На том месте, где только что колебался полупрозрачный призрак,
вспыхнуло голубоватое пламя, и вместо силуэта в балахоне Павел увидел
вполне обыкновенного смуглолицего молодого человека в шортах и рубашке с
короткими рукавами.
- Так лучше? - спросил он.
- Вы - дьявол? - неуверенно поинтересовался Павел, продолжая лежать
на земле.
- Дьявол, демон... воскликнул Кэшот и сел прямо на траву, скрестив
ноги. - Можно сказать так. Правда, эти глупости говорят люди, а они сами
не знают, что говорят.
Ничего особенно страшного пока не происходило, и Павел осмелел
настолько, что тоже сел напротив Кэшота. Собеседников разделял лишь
костер.
- Значит вы - демон, - Павел испытующе посмотрел на Кэшота, - пришли
сюда затем...
- Если под "демоном" ты понимаешь злобное, сверхъестественное
существо, обладающее огромной силой и способностью временно принимать
любые формы, то ты не прав. Всего лишь в одном, но не прав.
- И в чем же я ошибаюсь?
- В моей сверхъестественности.
- Но все остальное верно?
- Да.
- Тогда я не вижу разницы, коли вы обладаете остальными качествами.

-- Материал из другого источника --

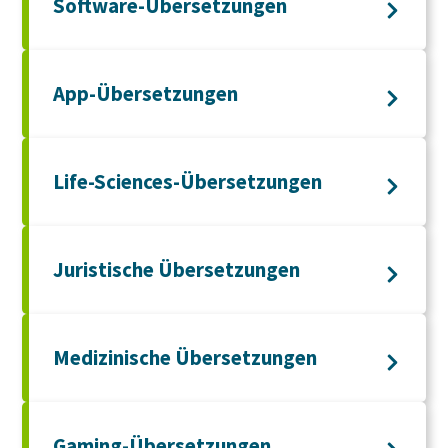
Software-Übersetzungen
App-Übersetzungen
Life-Sciences-Übersetzungen
Juristische Übersetzungen
Medizinische Übersetzungen
Gaming-Übersetzungen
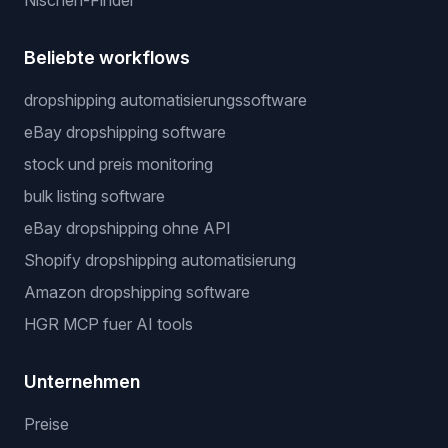
Nischen-Finder
Beliebte workflows
dropshipping automatisierungssoftware
eBay dropshipping software
stock und preis monitoring
bulk listing software
eBay dropshipping ohne API
Shopify dropshipping automatisierung
Amazon dropshipping software
HGR MCP fuer AI tools
Unternehmen
Preise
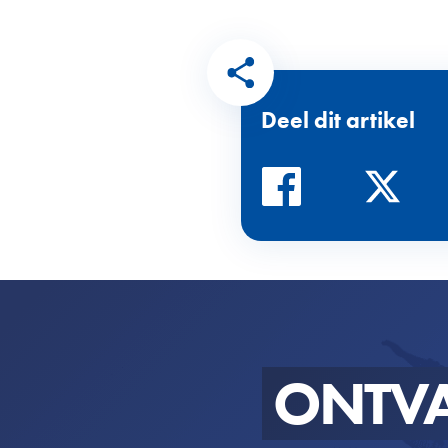
Deel dit artikel
ONTV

- Разница есть и большая. Это разница между непознанным и
непознаваемым, между наукой и фантазией - это вопрос самой сути, которую
люди пока понять не могут. Четыре полюса компаса - это логика, знание,
мудрость и непознанное, оно же неведомое.
- Значит вы...
- Познаваем. Я и мне подобные - порождение скорее энергии, чем
материи. И у нас когда-то были тела, но в поисках личного бессмертия мы
вступили на другой путь, нежели человек. Нам удалось найти способ
увековечить себя в виде стабильных энергетических полей. При этом, правда,
была допущена одна, но существенная ошибка - мы вечно будем тосковать по
покинутым телам.
- И что, обратного пути нет?
- Есть временный выход - завладеть любым другим материальным телом. Я
бы мог сейчас это сделать запросто.
- Моим телом? - Павел почувствовал, как похолодела его спина. В
отчаянье он поискал глазами арбалет.
- Без глупостей, - предупредил Кэшот. - Это тебе все равно не
поможет. Да и не собираюсь я делать ничего плохого. Скажи честно - это
Китоврас так тебя напугал?
В ответ Павел смог лишь утвердительно кивнуть.
- Еще один из распространенных предрассудков, - замешательство Павла
немного развлекло его собеседника. - Дух смерти, да? Ужасный Кэшот,
противник всего живого? Глупости. Я бы, конечно, мог уничтожить здесь все.
Понимаешь - все, а не тебя одного, дурачок. Это такая ерунда, что не стоит
даже тратить усилий. Зачем уничтожать то, что и так обречено.
Увидев, что Павел постоянно дотрагивается до обожженной кожи, Кэшот
пояснил:
- Когда ты днем шел к водопаду, то встретился со мной. Я спешил к
Алабелле.
- Как, и вы? Разве может Алабелла сказать вам то, что вы не знаете
сами?
- Конечно. Но то, что он сказал мне, не может интересовать тебя. Я
узнал, что хотел, и теперь удаляюсь. Это Путешествие предотвратить не
удастся.
- Но что же плохого в том, что где-то во Вселенной зародится новая
жизнь. Зачем вам препятствовать этому?
- Ты - человек. Тебе непонятно многое. Даже этот наш разговор, я
уверен, опередил события. Но и здесь, на Земле, вы обеспокоены тем, что
вас становится слишком много. В космосе достаточно различных форм жизни.
Зачем множить сущности?
- Сущности? Разве вы только что не говорили, что формы жизни
различны. Значит и задачи у этих жизней разные.